TÂCHES À RÉALISER ->
(a) Dans l'extrait sur les cosmétiques, recopiez mot pour mot le passage qui s'ouvre sur les mots « Christine Drouard C'est » et s'achève sur « entre-t-elle en jeu ? ».
(b) D'après l'extrait sur les cosmétiques, pourquoi les best-sellers ne provoquent-ils généralement pas d'allergie ?

TEXTE DE LA PAGE ->
───

Christine Drouard C'est un produit qui existe depuis très longtemps, plus de vingt ans en général. Mais ce n'est pas seulement une question d'âge, la qualité intervient également. Si un cosmétique perdure depuis plus de cinquante ans, c'est souvent parce qu'il est mieux que les autres. Les best-sellers sont des produits basiques, inventés à l'époque où les procédés chimiques étaient peu développés. Ce sont généralement des produits naturels, qui par conséquent ne provoquent pas d'allergie. Les consommateurs apprécient ces cosmétiques simples et bio quelle que soit l'époque.
L'image marketing du produit entre-t-elle en jeu ?

───

DONNÉES FOURNIES ->
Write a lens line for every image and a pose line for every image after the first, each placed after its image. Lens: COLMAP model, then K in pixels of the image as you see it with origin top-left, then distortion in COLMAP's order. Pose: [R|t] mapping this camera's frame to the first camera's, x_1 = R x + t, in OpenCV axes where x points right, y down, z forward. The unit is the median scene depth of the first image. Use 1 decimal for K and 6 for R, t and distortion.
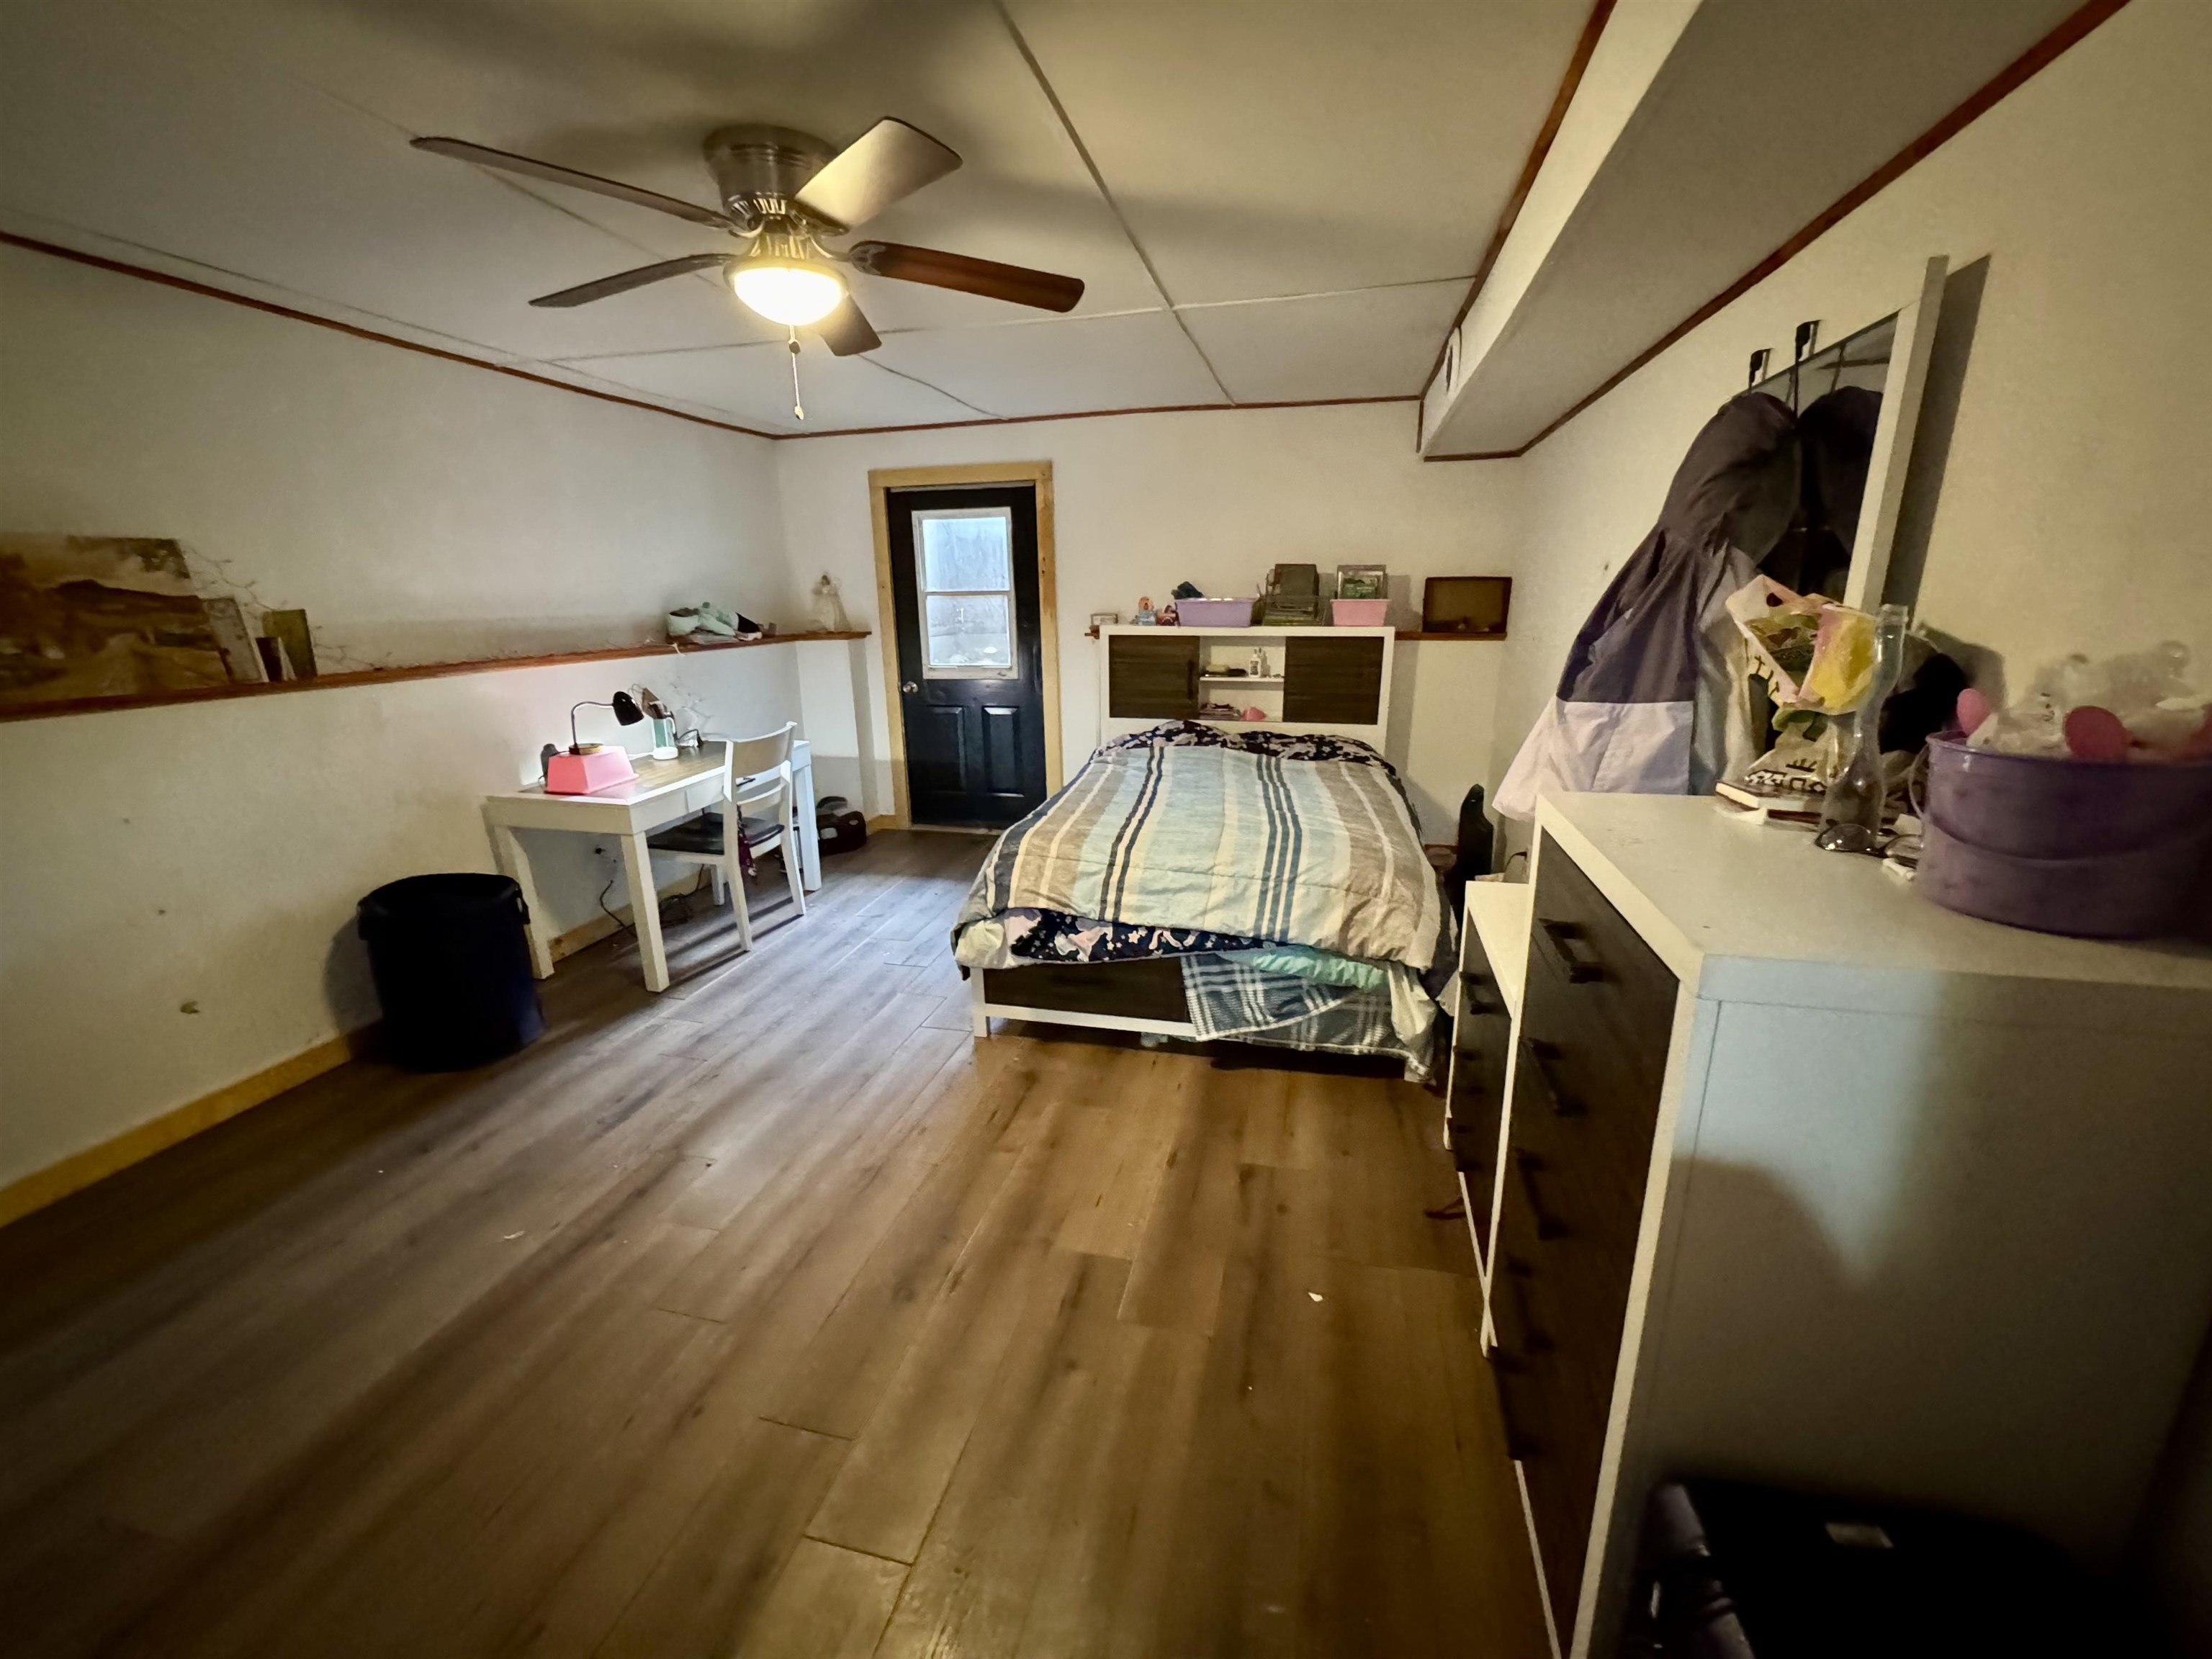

───

RÉPONSES PAR TÂCHE ->
(a)
Christine Drouard C'est un produit qui existe depuis très longtemps, plus de vingt ans en général. Mais ce n'est pas seulement une question d'âge, la qualité intervient également. Si un cosmétique perdure depuis plus de cinquante ans, c'est souvent parce qu'il est mieux que les autres. Les best-sellers sont des produits basiques, inventés à l'époque où les procédés chimiques étaient peu développés. Ce sont généralement des produits naturels, qui par conséquent ne provoquent pas d'allergie. Les consommateurs apprécient ces cosmétiques simples et bio quelle que soit l'époque.
L'image marketing du produit entre-t-elle en jeu ?

(b) Parce que ce sont généralement des produits naturels.